FIG. 9 is a flowchart (continuation of FIG. 1) illustrating a method of calculating an optimum route.

[Explanation of symbols]

 14 disk 17 controller 26 route calculation processing unit 26a CPU 26b initial search flag 26c main memory

 ─────────────────────────────────────────────────── ─── Continued Front Page (72) Inventor Kazuo Hirano 1-3-3 Shimaya, Konohana-ku, Osaka City Sumitomo Electric Industries, Ltd. Osaka Works

Claims (2)

[Claims] 1. A route network memory storing costs of respective links constituting a route network and a connection relation between the links, one or a plurality of connection links connected next to each link, and Enter the first table that has a column to enter the link on the calculated route that is connected before the link and the total cost of the calculated route that includes this link, and the link to search for the connection link Using the second table with columns, (a) read a certain range of route network data from the route network memory according to the setting of the origin and destination, and (b) configure the read route network. Set the initial value of the total cost of each link to a sufficiently large value,
Write in the corresponding column of the first table, (c) write the calculation start link in the second table, and set the total cost column of the first table corresponding to the link written in this second table to 0 (D) For the links entered in the second table, first
Connection table is searched for, the link cost of the searched connection link is added to the cost of the link entered in the second table, and the added value is entered in the first table. Compared with the total cost of the connection link, (e) If the added value is large as a result of the comparison, the processing for that connection link is terminated, and if it is smaller, the value is added to the total cost of the connection link in the first table. And write the link entered in the second table as a link on the calculated route to the connection link, and (f) newly enter the connection link in the second table, (G) When the processes of (d) and (e) are repeated, and (g) the connection link search is completed for all the links entered in the second table, the calculation end link from the first table In the route calculation method for determining the optimum route by starting and following the links on the calculated route reaching the link in order, the link entered in the second table in the step (d) is If the link is a calculation end link, the total cost is compared with the set value of the upper limit cost, and if it is smaller than the set value of the upper limit cost, the upper limit cost is updated to the value of the total cost, and the procedure (d) is repeated thereafter. In addition, referring to the total cost of the links entered in the second table, if the total cost is higher than the set upper limit cost, the process for the link is terminated without searching for the connecting link.

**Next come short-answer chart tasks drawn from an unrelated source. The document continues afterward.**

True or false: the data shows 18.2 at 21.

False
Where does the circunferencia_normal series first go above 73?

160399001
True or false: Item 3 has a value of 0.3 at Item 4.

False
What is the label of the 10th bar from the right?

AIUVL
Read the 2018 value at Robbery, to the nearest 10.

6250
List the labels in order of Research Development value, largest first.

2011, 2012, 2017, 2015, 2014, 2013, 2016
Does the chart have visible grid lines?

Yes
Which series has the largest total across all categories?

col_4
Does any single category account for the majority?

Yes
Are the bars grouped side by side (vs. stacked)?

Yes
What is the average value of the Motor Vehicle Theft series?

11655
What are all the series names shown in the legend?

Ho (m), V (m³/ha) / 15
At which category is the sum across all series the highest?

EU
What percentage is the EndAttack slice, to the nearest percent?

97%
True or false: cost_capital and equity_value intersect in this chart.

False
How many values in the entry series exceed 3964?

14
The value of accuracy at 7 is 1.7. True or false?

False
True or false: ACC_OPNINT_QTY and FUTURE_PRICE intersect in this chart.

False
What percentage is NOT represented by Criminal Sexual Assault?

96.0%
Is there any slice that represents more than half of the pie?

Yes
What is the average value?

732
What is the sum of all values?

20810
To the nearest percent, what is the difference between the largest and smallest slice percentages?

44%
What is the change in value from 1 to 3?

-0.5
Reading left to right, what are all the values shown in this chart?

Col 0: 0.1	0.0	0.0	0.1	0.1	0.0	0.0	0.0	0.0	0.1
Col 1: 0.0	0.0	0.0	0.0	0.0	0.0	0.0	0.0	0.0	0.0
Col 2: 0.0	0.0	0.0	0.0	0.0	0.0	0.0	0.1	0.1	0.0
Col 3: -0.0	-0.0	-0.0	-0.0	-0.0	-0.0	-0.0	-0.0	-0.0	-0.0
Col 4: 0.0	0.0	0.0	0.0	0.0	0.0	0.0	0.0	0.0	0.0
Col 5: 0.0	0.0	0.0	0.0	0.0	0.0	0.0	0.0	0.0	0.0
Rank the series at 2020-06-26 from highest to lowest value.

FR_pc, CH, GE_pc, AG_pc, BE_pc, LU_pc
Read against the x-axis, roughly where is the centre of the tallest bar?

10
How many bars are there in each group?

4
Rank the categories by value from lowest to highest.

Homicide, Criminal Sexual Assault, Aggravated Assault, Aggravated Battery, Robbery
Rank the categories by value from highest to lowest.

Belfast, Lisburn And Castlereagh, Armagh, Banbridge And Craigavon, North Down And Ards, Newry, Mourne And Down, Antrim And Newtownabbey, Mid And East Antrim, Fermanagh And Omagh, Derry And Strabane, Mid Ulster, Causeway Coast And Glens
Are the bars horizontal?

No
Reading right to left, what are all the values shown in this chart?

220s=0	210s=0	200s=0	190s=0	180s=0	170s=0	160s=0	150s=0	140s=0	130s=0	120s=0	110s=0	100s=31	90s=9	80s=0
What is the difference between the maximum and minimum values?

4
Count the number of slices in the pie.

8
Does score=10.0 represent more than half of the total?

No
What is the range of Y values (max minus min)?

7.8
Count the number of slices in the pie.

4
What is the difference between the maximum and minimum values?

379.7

Method. 2. A route network memory storing costs of respective links constituting a route network and a connection relation between the links, one or a plurality of connection links connected next to each link, and Enter the first table that has a column to enter the link on the calculated route that is connected before the link and the total cost of the calculated route that includes this link, and the link to search for the connection link A route including a second table having columns, and route calculation processing means for calculating an optimal route between two points on the road map by executing the steps (a) to (g) of claim 1. In the computing device, the route calculation processing means is configured to perform the second step in the step (d).
If the link entered in the table is a calculation end link, the total cost is compared with the set value of the upper limit cost, and if it is smaller than the set value of the upper limit cost, the upper limit cost is updated to the value of the total cost, When step (d) is repeated thereafter, the total cost of the link entered in the second table is referred to, and if the total cost is higher than the set upper limit cost, the processing for that link is executed without searching for the connected link. A route calculation device characterized by being cut.